Thread: Restoring a postgres database

Restoring a postgres database

From
Timothy Brier
Date:
Hi,

I've run in to this problem with a database we are working.  When I
restore a database schema, I need to restore the schema 5 times to
ensure that the schema is complete.  Also some of the sequences are not
restored in a usable form.  E.g. If my next sequence should be 1000, my
sequence is set to 1 and I need to run a query to reset my sequences.

I have restored other simpler databases in PostgreSQL without a problem.
It is my view that this issue is caused by a dependency issue because
the items that don't get restored the first or second time complain that
a dependency on a function doesn't exist, but all is fine after the 5th
attempt.

::::

_Aim of the task:_
Answer these about the thread on restoring a Postgres database:
(a) How many times does the poster have to restore the schema to make it complete?
(b) In the poster's example, what value is the sequence set to when the next value should be 1000?
(c) What do the items that fail to restore on the first or second attempt complain about?

::::

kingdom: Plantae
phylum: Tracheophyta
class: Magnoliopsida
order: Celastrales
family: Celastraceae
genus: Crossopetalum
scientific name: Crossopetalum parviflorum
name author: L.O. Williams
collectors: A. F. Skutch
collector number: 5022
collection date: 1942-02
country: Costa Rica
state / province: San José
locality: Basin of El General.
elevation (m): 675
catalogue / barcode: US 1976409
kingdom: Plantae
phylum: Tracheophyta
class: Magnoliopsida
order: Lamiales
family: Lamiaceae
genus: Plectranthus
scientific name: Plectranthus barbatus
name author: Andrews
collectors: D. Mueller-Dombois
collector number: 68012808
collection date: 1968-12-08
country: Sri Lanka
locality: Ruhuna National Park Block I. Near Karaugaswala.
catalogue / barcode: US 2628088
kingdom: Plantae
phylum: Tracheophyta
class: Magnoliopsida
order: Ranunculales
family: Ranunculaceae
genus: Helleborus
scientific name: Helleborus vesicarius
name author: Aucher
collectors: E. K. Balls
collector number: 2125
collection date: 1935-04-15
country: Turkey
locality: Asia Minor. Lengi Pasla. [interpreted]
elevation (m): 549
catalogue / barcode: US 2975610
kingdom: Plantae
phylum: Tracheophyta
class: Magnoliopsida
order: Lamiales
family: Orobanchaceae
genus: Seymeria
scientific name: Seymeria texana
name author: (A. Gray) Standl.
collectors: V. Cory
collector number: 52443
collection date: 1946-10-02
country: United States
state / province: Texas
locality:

::::

_Exercise output:_
(a) Five times.
(b) 1.
(c) That a dependency on a function doesn't exist.